黄文炳每在阴蒂上施压一次,那强烈的快感和从双乳传来的羞耻感,以及阴道里的饱胀感起来,让穆桂英情不自禁地兴奋起来。
她的身子如同失控一般,往空中挺了起来,差点将黄文炳颠了下去。
“骚货!想不到你这么喜欢,那本官就给你多来几次!”黄文炳说着,手指抠挖的动作和拇指拨弄的动作又加快了一些。
“啊……”
穆桂英大声叫着,道,“那…!黄大人,喜欢这样么?”
“自然是喜欢得不得了!”
黄文炳早已被穆桂英的淫荡征服,深深地陷了进去,哪里会知道其实穆桂英别有所图。
“既然喜欢,那日后桂英便日日伺候大人可好?”穆桂英强忍着身体里一道道如同电流般穿行的快感,尽量让自己的声音听起来更加妩媚一点。
“那自然是再好不过了……”
黄文炳吮吸着穆桂英乳房的嘴口吃含糊地说道,“可是,你三日后便要被送去西夏了,再好的滋味也只能享受这几天了!”
穆桂英一听,便道:“为何黄大人一定要将我送去西夏?莫不是那李元昊已经知道,我被太师擒来了此处?”
“倒也不是!”
黄文炳依旧忘情地吮吸着道,“夏主只要你和庞多花。贵妃娘娘去了那里,也是当贵妃去的,而你,不过是去当个囚徒!你当年横扫西北,是夏主的大忌,若先把你送去,想必夏主出兵,便再无忌惮…!你这贱人,莫不是想从我这里套出什么话么?”
他忽然意识到,穆桂英是想从他那里打探一些什么消息,便急忙闭了口。
虽然黄文炳及时收口,但穆桂英还是从其中得到了一些消息,只是她并未确定,便道:“我就算从大人这里套来了话,又该如何呢?桂英身在勾栏坊里,终日不见阳光。

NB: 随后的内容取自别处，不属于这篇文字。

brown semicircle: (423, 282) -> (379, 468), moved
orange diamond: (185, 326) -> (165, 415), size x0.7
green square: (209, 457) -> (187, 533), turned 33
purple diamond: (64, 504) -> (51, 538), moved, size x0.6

四周的人,都是恨不得扒了我的皮,吃了我的肉,即便有什么消息,也是传不出去的!”
黄文炳吮吸得有些累了,便抬起头,口水在嘴角便直流,道:“你说的倒也没错!只是这般花前月下,谈论那些无趣的事情做什么?”
说罢,便分开穆桂英的双腿,要开始奸淫她。
穆桂英的身体几乎和黄文炳完全贴在一起,她能从黄文炳的身上闻到一股浓重的汗臭味。
他一路之上马不停蹄,已是连续好几日没有沐浴,自然裹了一身臭汗。
穆桂英见他身上都如此不堪,更难以想象他的下身该有多么恶心,不由身上的鸡皮疙瘩都起来了。
但是她不敢抗拒,听话地将腿张开,道:“桂英虽然已身为娼妓,但也是担忧自己命运的……”
黄文炳一脱下裤子,穆桂英就闻到了一股恶臭,急忙用手捂住自己的鼻子,不再说话。
黄文炳见她如此,便冷笑一声道:“穆桂英,你什么时候也学会说这种乖巧的话了?瞧你现在的样子,心里分明是厌恶憎恨本官的,却说来像是离不开本官一般!”
穆桂英意识到自己的失态,急忙灵机一转,道:“大人说得没错!现在桂英已是娼妓之身,也没有什么喜不喜欢的事了。只是大人的赏钱定然不少,若是大人能时常来光顾,定能助桂英早日偿清了债务!”
黄文炳道:“在勾栏坊里,今日你我算是第一次遇到,你又怎知我的赏钱不少?”
穆桂英道:“大人乃是兵部尚书,却忘了当年桂英也是兵马元帅。这禁军里的那些将校,哪个不是花银子从大人那里买来的官职?想必大人定然收受不少了!”
黄文炳不怒反喜,道:“你我斗了这许多年,果真是你了解我!既然你喜欢本官的银子,那本官给你银子,是不是让你干什么都肯?”
穆桂英不知道他要怎样,便道:“那是自然!”
黄文炳站起身来,将肉棒递到穆桂英面前,道:“本官已是十天没有沐浴了,身上难受地紧。你先替我把这宝贝舔干净了,本官便予你一百两银子!”
此刻穆桂英倒不全是为了银子,反正再过几日,她不是被送往西夏,便是依然逃脱,只是为了不离开汴京,她又不得不顺从了黄文炳的意思。
她张开嘴,把脸凑了过去,要去含住那肉棒。
不料,一股恶臭扑鼻而来,熏得她几乎眼前一暗,本能地把脸别了过去,不停地呕吐起来。
“哈哈哈!穆桂英,瞧瞧你现在的样子,该是又多下贱!”黄文炳大笑起来。
穆桂英强忍住心头的恶心,重新将脸转过来。